Create top‑level abstract resources:

  • prod-account
  • prod-us-east-1 (environment/region)

Attach:

  • Dependency Tags (e.g. BillingCode=PROD-123 inherited).
  • Dependency Configs (e.g. aws_region=us-east-1, name_prefix=prod).

These automatically seed child variable defaults and enforce uniform tagging.

🚀 Provision Concrete Resources

Sequence Example:

  1. Create VPC resource under prod-us-east-1 (inherit region + tags).
  2. Dry run → review CIDR correctness + cost tags.
  3. Provision → capture outputs (vpc_id, subnet_ids).
  4. Create EKS cluster resource referencing VPC outputs.
  5. Provision namespaces referencing cluster outputs.

For more details, see Resource Page.

✏️ Updating Resource

Workflow:

  1. Request update → temp state.
  2. Adjust variables or source code version.
  3. Dry run (plan) → ensure only expected changes.
  4. Approval (if enabled) → apply.
  5. Outputs refreshed. Revision number increments.
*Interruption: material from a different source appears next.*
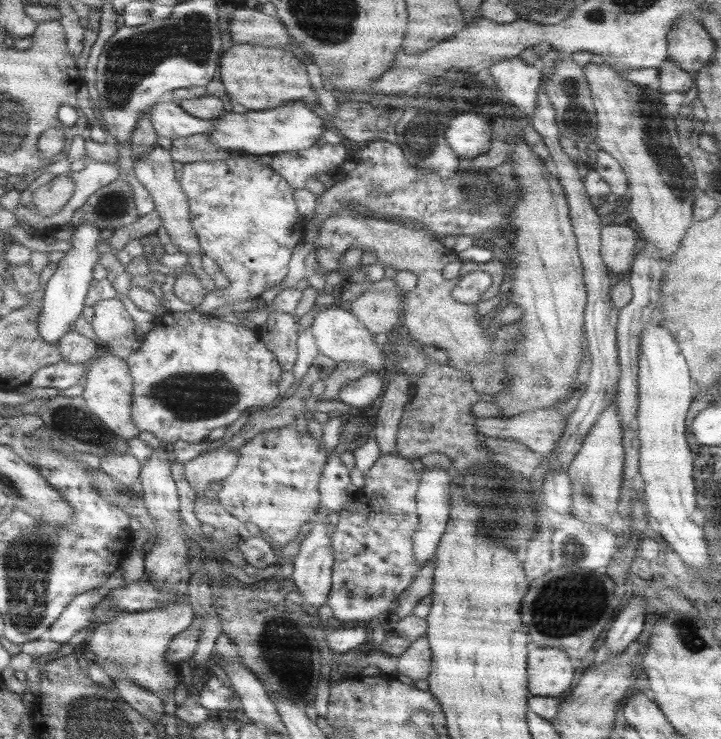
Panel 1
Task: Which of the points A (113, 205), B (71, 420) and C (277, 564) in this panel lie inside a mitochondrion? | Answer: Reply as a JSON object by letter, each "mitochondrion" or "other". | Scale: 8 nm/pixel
{"A":"mitochondrion","B":"mitochondrion","C":"other"}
🗑️ Destroy & Delete Policy

Recommended:

  • Enforce “Destroy before Delete” for audit retention.
  • Batch cleanup: destroy leaf resources first; walk upward.

Blocked scenarios:

  • Active child provisioned resources.
  • Downstream dependencies (outputs referenced). Resolve by destroying or detaching dependents.

🛡️ Governance & RBAC

Roles (simplified):

  • Owner/Admin: approve + destructive actions.
  • Write: create/update resources.
  • Read: view only.

💰 Cost & Compliance Tips

Goal Mechanism
Cost Allocation Mandatory inherited tags from abstract account/environment.
Least Privilege Separate integration per account. Scope permissions.
Change Audit Use workspaces + approval flow + revision numbers.
Cleanup Scheduled review of provisioned but idle resources. Run destroy sequences.
Consistency Abstract configs for shared values (CIDR ranges, region, naming prefix).
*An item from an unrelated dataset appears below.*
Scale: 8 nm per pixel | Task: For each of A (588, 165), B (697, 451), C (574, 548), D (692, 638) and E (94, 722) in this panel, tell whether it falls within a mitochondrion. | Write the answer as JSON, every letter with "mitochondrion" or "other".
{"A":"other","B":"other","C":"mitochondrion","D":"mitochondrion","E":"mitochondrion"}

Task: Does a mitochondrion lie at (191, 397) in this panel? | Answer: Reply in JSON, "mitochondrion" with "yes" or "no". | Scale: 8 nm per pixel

🧰 Troubleshooting Quick Reference

Symptom Likely Cause Action
Plan shows unexpected destroys Variable mismatch or source version drift Re-check inherited configs. Compare previous revision.
Resource stuck in_progress Long apply or state lock Inspect logs. Wait for known long tasks.
Cannot destroy Active children or output dependencies Destroy children first. Clear references.
Variables missing Source code version analysis failed Re-analyze. Confirm path & variables.tf presence.
PR not created Existing branch/PR Approve or close current PR. Retrigger update.
Status error after apply Terraform failure Review logs. Fix variables/integration. Retry.

📚 Summary

Establish hierarchy & governance first (abstract resources + tags/configs), then incrementally introduce concrete templates and controlled version updates. Use dry runs, approvals, and workspaces as guardrails. Keep naming/tagging uniform, rotate credentials, and leverage revision + audit trails for accountability.